Alarm Bencana di Jawa Tengah, Syarif 'Kakung' Abdillah: BPBD Tak Bisa Kerja Sendirian!

Jateng provinsi ke-3 tertinggi kejadian bencana di Indonesia. DPRD Jateng dorong perubahan paradigma penanganan bencana melalui kolaborasi hexahelix.

Budi Arista Romadhoni
Sabtu, 12 Juli 2025 | 16:05 WIB
Alarm Bencana di Jawa Tengah, Syarif 'Kakung' Abdillah: BPBD Tak Bisa Kerja Sendirian!
Wakil Ketua DPRD Jawa Tengah, Syarif Abdillah. [Istimewa]

SuaraJawaTengah.id - Sebuah data mengkhawatirkan datang dari Badan Nasional Penanggulangan Bencana (BNPB). Jawa Tengah menempati posisi ketiga sebagai provinsi dengan jumlah kejadian bencana alam tertinggi di Indonesia, dengan total 162 kejadian sepanjang semester pertama tahun 2024.

Angka ini menempatkan Jateng tepat di bawah Jawa Barat (243 kejadian) dan Jawa Timur (199 kejadian) dari total 1.713 bencana yang melanda nusantara.

Kondisi darurat ini menjadi alarm keras bagi semua pihak, bahwa penanggulangan bencana tidak bisa lagi dipandang sebagai tugas sektoral.

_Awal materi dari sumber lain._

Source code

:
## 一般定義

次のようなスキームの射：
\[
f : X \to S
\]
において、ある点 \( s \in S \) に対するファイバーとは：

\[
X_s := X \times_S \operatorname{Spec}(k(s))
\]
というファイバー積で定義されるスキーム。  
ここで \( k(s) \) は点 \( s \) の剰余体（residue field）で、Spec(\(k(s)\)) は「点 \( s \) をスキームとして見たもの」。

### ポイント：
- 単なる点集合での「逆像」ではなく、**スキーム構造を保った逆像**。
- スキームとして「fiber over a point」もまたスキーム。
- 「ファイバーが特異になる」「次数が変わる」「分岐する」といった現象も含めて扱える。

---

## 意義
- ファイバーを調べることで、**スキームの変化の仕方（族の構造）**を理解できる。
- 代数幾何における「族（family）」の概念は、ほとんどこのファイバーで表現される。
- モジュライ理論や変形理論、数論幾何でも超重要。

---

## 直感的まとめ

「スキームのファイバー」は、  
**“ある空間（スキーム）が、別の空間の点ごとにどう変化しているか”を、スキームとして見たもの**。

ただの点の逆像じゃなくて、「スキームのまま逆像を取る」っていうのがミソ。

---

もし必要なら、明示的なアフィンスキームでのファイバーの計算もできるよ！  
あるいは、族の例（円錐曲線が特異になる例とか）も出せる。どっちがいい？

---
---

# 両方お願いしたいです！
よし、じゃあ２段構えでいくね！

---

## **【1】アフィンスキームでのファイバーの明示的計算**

Menanggapi situasi genting ini, Wakil Ketua DPRD Jawa Tengah, Syarif Abdillah, mendesak adanya perubahan paradigma dalam penanganan bencana.

Baca Juga:Suhu Dingin di Jawa Tengah Masih Dalam Batas Normal, BMKG Minta Warga Tak Cemas

Menurutnya, membebankan seluruh tanggung jawab hanya kepada Pemerintah Provinsi atau Badan Penanggulangan Bencana Daerah (BPBD) adalah sebuah kekeliruan fatal.

Ia menegaskan, upaya pengurangan risiko bencana adalah tanggung jawab bersama yang harus melibatkan kolaborasi lintas sektor dan lintas generasi, atau yang dikenal dengan konsep hexahelix.

Konsep ini mensyaratkan sinergi aktif dari enam unsur utama: pemerintah, masyarakat, akademisi, dunia usaha, media, hingga Non Governmental Organization (NGO).

“Setiap unsur memiliki kekuatan dan kapasitas masing-masing, jika disinergikan akan membentuk jejaring kolaborasi yang kokoh dan berkelanjutan,” ungkap Syarif Abdillah di Semarang dikutip Sabtu (12/7/2025).

Politisi yang akrab disapa Kakung ini menyoroti bahwa tanpa gotong royong massal, upaya mitigasi dan kesiapsiagaan bencana di Jawa Tengah akan berjalan lambat dan tidak efektif.

Baca Juga:5 Fakta Menarik Tentang Mitos Suara Anak Ayam di Malam Hari

Pemerintah butuh dukungan data dari akademisi, sumber daya dari dunia usaha, edukasi dari media, jangkauan dari NGO, dan partisipasi aktif dari masyarakat.

Untuk melembagakan kolaborasi ini, Syarif menyambut baik pembentukan Forum Pengurangan Risiko Bencana (FPRB) di tingkat provinsi maupun kabupaten/kota.

 Wakil Ketua DPRD Jawa Tengah, Syarif Abdillah. [Istimewa]
Wakil Ketua DPRD Jawa Tengah, Syarif Abdillah. [Istimewa]

Langkah ini, menurutnya, sejalan dengan amanat Undang–Undang Nomor 24 Tahun 2007 tentang Penanggulangan Bencana dan Peraturan Pemerintah Nomor 21 Tahun 2008.

“Forum seperti ini merupakan wadah koordinasi nonformal, namun memiliki peran yang sangat strategis dalam penyelenggaraan penanggulangan bencana secara menyeluruh,” sebut politikus Partai Kebangkitan Bangsa (PKB) ini.

Namun, ia memberikan catatan kritis. Forum tersebut tidak boleh sekadar menjadi seremoni atau simbol komitmen di atas kertas. Keberadaannya harus menjadi strategi nyata untuk membangun masyarakat dan wilayah yang tangguh terhadap ancaman bencana.

“Dan tentunya menjadi mitra penting pemerintah daerah, baik dalam aspek mitigasi, kesiapsiagaan, hingga pemulihan pascabencana,” terang anggota dewan dari daerah pemilihan Banyumas dan Cilacap ini.